Support and inclusivity
I’ve worked my whole life to get to where I am today, but none of this would’ve been possible without the dedication of my mum or the Learning Support Assistants (LSA) and teachers I had throughout my childhood. I want to make the world that my Special Educational Needs and Disability (SEND) siblings will grow up in a better place, I want to make schools across our region and nation more inclusive to neurodiverse, disabled and queer children, like what I once was.
This is me: primary and secondary School
When I was in primary school, I found that I was different from the neurotypicals within the primary school. However, I was also slightly different from my cohort of fellow autistics in terms of our interests and media habits. If everyone else was Disney XD, I was the Disney Channel; it’s not that my interests were 100% polar opposites, but the differences and my future queerness were very apparent in retrospect.
The support staff in my primary school were amazing, a pattern that would carry on throughout my experience in the Inclusion department in secondary school. Too bad it was towards the end of that time when things went off the rails. I ended up in social purgatory. It wasn’t the cishet neurotypical girls that were the problem; it was the cishet neurotypical boys that seemed to hate me. Not all mind, in retrospect most were just annoying. But one group had it out for me one of their own physically assaulted me while calling me an ableist slur in front of an entire group of people in my year group.

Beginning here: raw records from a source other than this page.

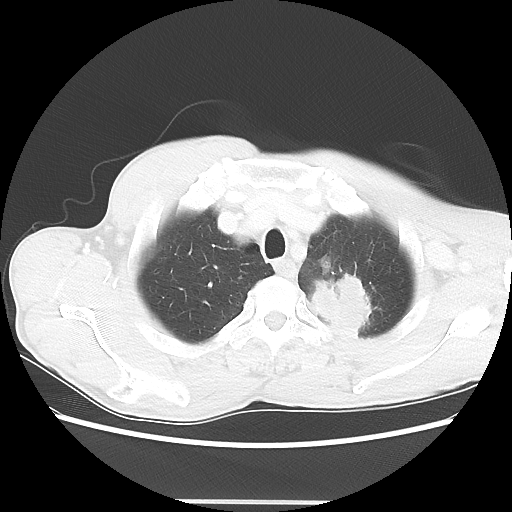
Chest CT, one axial slice; position 56 of 62 along the scan axis; reconstruction kernel LUNG; lung window (W 1500 / L -600 HU); 5 mm slice thickness; 512 × 512 image matrix, field of view 360 × 360 mm. Patient: male, 61 years. From the clinical record (not read from this slice): clinical TNM (as recorded): T3 N1 M1.
Annotated regions visible in this slice (rectangle marked by the reading radiologist):
- lung tumour (recorded histology: adenocarcinoma): bounding box [x1, y1, x2, y2] px = [310, 265, 376, 345]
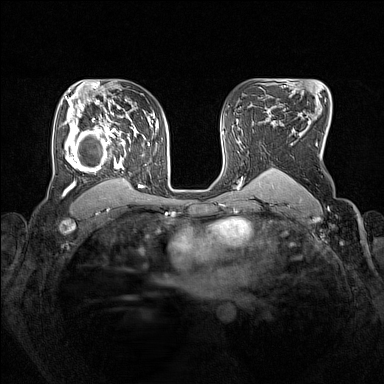
Breast MRI (dynamic contrast-enhanced), one axial slice. Slice 101 of 160 in the series (ordered by position). Dynamic contrast-enhanced series, time point 2 of 7 at this slice position (early post-contrast). 1.5 T. TE 1.8 ms, TR 5 ms. 1 mm slice thickness. 384 × 384 image matrix, field of view 330 × 330 mm. Female patient.
Structures marked on this image (semi-automatic segmentation, software-assisted and operator-edited):
- enhancing-tissue mask used for the functional tumour volume (all voxels passing the contrast-enhancement thresholds inside the analysis volume; usually the tumour): bounding box (x1, y1, x2, y2) in pixels: (64, 105, 153, 193)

He wasn’t the downfall of my mental health as that happened before he came along. However, my lowest point was the worst I had felt in my whole life, it was absolute misery behind closed doors. And yet the SEND staff were the embodiment of kindness and care for the children that they worked with. And I had some pretty loyal friends. Apart from the slurs being thrown around like a second language by peers, I was pretty lucky to be where I was.
This is me: what now?
So, in terms of what you can expect from me, I am going to write about what I know and what I’m passionate about. I’m primarily focusing on education, but also disability rights, queer rights and mental health. Disabled and neurodiverse people including myself are ignored by the government, and especially by our region, and so I’m excited to shine a light on those issues.
My current focus is on universities and holding them and the government to account for how they’ve treated students like me this year. I’m also undertaking an exclusive investigation into how accommodation providers have treated students this year, both prior to and after the student rent strikes. Over the summer, I will be writing retrospectives on how primary schools, secondary schools and colleges have been handled by the government, and I hope to interview a few people with first-hand knowledge of the experience.
I hope that you now know a bit more about me and what I stand for. The mission of North East Bylines is to hold the government to account in achieving what they promise to both our region and our nation, and I intend on doing that when it comes to the industries and communities that I’m in. No matter what I write, I can promise you that it’s 100% coming from me, my experiences and nobody else.